The next parts are generally the meat and potatoes that you would care about:

  • Random effects (intercepts): Each part that is named (Intercept) is telling you the random intercept portion of the random effects. Here this would be your vnr variable. When looking at all of the vnr groups, they vary around the average conditional mean of the DV by about $28188.4$, and the SD of this is around $167.89$. Whether this is a lot or a little is dependent on what your DV actually measures in terms of physical activity. For example, if PA was measured in caloric deficit, then this would be a lot.
  • Random effects (slopes): The slopes are usually the ones that don't have (Intercept) because they are not grouped (hence you don't see them in the group column), and have some correlation near it if the random slopes and intercepts are allowed to correlate (which here you have specified). The variance and SD here represent how much the slopes vary between groups (in other words, how much the magnitude fluctuates by grouping).
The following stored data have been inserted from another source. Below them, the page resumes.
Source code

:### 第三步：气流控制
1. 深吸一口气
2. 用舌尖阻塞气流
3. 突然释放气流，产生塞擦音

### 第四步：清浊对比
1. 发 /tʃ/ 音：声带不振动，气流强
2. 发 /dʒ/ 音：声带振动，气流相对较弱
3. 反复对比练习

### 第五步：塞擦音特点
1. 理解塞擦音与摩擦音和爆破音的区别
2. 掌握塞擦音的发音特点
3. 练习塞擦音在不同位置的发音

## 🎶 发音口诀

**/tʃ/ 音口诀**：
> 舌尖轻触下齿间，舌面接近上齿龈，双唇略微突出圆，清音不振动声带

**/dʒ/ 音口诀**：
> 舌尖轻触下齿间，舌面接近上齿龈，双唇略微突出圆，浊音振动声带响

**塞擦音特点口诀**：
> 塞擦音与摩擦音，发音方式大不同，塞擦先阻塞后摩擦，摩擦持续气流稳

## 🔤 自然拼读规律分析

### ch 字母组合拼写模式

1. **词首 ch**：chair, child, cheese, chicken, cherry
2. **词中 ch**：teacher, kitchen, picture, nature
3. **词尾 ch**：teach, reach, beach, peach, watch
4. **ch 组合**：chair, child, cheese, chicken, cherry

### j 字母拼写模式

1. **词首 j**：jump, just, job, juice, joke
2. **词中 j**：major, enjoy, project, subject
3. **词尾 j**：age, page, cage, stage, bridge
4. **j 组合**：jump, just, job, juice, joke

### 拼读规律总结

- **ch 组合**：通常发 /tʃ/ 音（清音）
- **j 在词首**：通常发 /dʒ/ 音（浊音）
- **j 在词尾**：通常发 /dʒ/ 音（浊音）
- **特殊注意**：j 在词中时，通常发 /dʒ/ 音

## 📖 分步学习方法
The correlation shows that as the intercepts increase in value, the slopes decrease. This means that as the conditional mean for each group increases, the magnitude of time decreases.
  • Residual: This part tells you the "leftover" noise in your model. Basically, there is about $370.27$ SD in PA that is left unaccounted for in your model. The rest of the output below the residuals just tell you details about the observations and groups entered into the model.
  • Fixed effects: These are interpreted the same way they would a normal regression, though the $p$ values are not estimated the same way as a typical OLS regression would (they are instead estimated with Satterthwaite's method here). Reading out just one of the fixed effects, we can see that progr2 has a slope which indicates that it decreases PA with $\beta = -54.241$, in other words this group decreases PA compared to the endurance group. The rest of the information to the right (standard error (se), degrees of freedom (df) and t-value) are used to estimate the $p$ value. Here it is not statistically significant. Whether or not that is something to care about is up to how much you are married to the NHST framework of decision making around $p$ values. Those terms which include $:$ are interaction terms and have similar interpretation. The rest of this output just tells you how to read the significance terms.

As to the final part:

  • Correlation of fixed effects. Just ignore this section. Many have actually asked for this output to be removed because it is confusing and leads to erroneous interpretation. More on that here.

Just as an aside, it appears you have some redundant code. If you enter progr * time, it already estimates the main effect and the interaction of time, so you don't need to enter time again as a main effect (though functionally lme4 will just ignore this redundancy).